» Records supplied
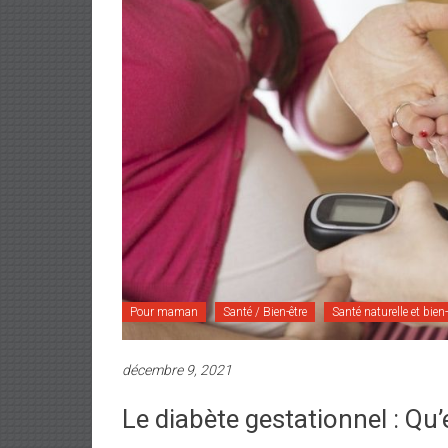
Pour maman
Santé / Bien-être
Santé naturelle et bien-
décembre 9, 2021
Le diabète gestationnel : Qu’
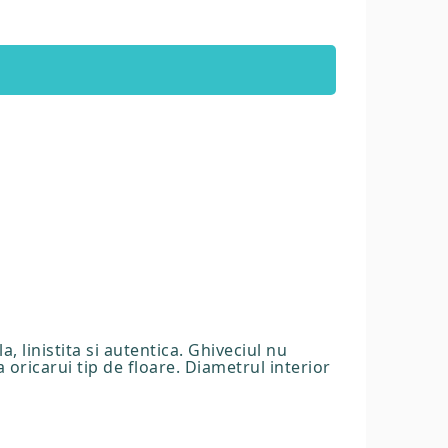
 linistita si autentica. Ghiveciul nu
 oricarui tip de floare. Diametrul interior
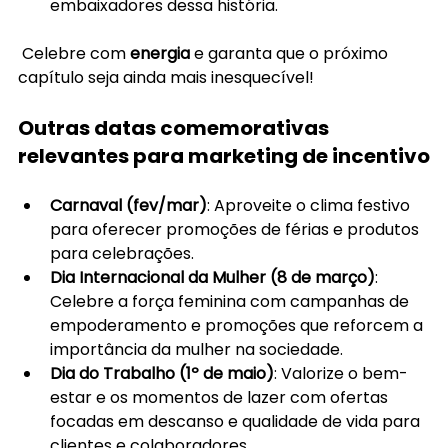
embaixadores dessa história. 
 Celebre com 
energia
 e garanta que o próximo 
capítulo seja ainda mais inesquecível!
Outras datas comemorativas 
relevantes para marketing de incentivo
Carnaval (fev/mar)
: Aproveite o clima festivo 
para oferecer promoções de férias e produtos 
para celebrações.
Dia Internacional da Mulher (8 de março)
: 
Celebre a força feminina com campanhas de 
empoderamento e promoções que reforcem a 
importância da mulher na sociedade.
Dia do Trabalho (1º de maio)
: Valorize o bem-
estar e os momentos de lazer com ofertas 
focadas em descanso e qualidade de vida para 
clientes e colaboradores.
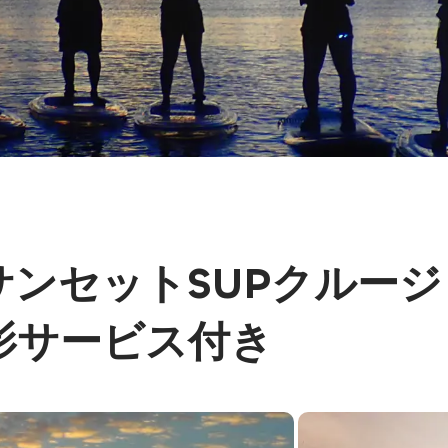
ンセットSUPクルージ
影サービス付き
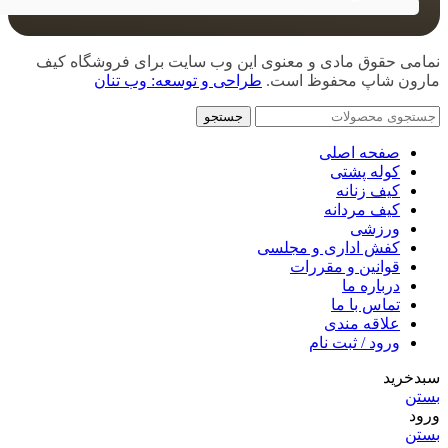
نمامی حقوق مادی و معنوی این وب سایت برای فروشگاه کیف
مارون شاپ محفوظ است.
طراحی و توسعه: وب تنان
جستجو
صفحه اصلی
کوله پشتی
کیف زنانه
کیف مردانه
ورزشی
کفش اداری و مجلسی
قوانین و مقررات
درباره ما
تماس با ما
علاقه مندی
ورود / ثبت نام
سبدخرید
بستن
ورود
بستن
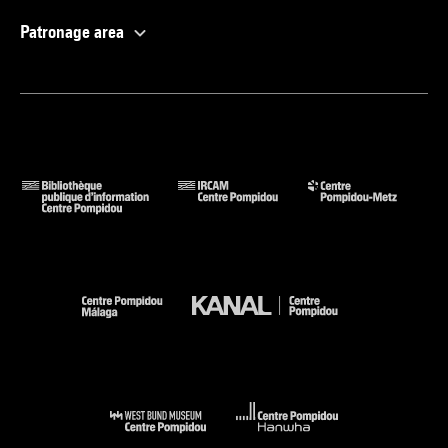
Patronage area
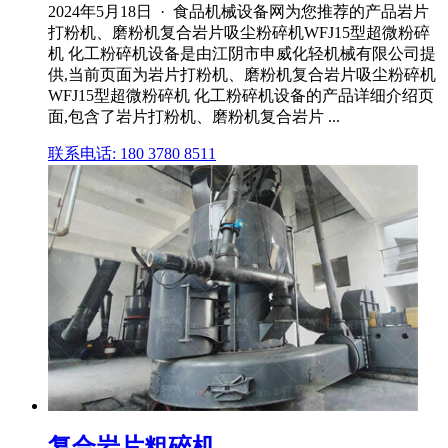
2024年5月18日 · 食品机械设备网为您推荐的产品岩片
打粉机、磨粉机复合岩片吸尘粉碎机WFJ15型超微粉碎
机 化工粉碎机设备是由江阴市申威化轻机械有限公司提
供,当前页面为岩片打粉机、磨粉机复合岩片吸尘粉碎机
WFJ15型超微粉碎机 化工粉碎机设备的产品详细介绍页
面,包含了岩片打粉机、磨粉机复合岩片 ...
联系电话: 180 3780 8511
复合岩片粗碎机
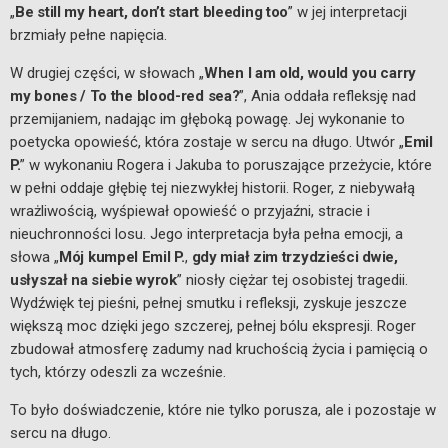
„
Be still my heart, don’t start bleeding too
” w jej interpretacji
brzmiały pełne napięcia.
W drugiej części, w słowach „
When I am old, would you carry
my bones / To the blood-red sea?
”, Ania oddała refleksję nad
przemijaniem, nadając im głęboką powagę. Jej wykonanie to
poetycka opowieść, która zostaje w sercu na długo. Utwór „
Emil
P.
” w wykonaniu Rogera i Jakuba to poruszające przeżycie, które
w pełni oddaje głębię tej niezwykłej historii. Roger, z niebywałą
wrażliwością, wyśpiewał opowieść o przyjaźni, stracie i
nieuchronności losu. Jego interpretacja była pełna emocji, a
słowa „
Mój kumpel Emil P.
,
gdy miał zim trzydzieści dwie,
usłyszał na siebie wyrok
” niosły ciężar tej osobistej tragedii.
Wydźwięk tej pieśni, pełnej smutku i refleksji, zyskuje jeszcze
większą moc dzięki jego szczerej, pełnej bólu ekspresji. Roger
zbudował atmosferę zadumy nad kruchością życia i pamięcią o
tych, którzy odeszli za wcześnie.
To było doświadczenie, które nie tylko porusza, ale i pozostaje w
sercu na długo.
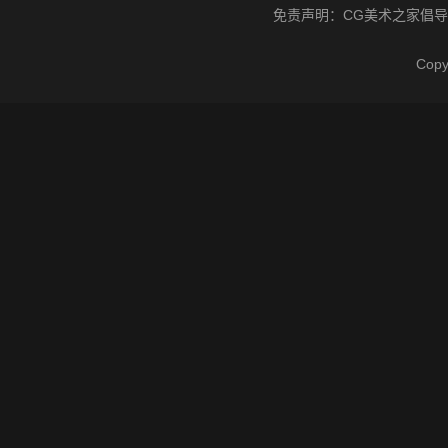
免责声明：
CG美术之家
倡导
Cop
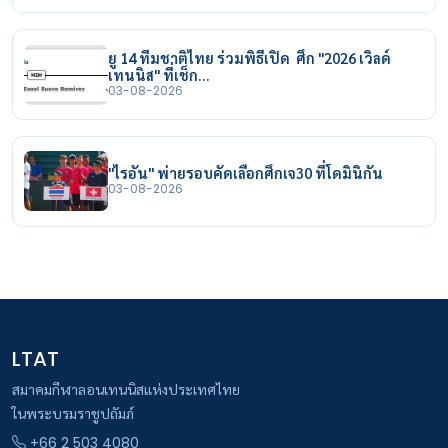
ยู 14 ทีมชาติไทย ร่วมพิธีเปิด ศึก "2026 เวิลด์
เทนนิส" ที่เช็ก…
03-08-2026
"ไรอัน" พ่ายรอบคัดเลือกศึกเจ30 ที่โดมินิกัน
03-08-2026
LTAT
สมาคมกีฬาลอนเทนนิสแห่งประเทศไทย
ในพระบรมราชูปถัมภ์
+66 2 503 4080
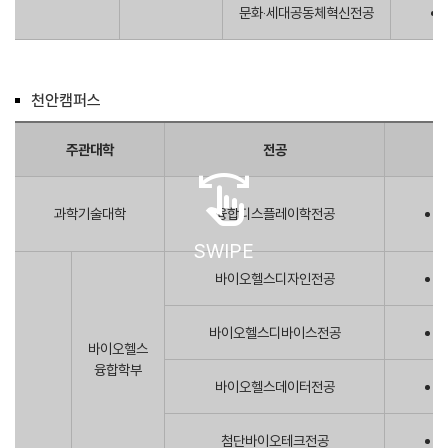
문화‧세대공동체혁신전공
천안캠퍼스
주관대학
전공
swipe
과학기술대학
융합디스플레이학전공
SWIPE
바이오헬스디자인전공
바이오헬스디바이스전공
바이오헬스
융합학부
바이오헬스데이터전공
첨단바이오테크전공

» Try it
Go over the data above and copy every line that has the word "para" in it.

» Task result
relevantes para marketing de incentivo
para oferecer promoções de férias e produtos 
para celebrações.
focadas em descanso e qualidade de vida para 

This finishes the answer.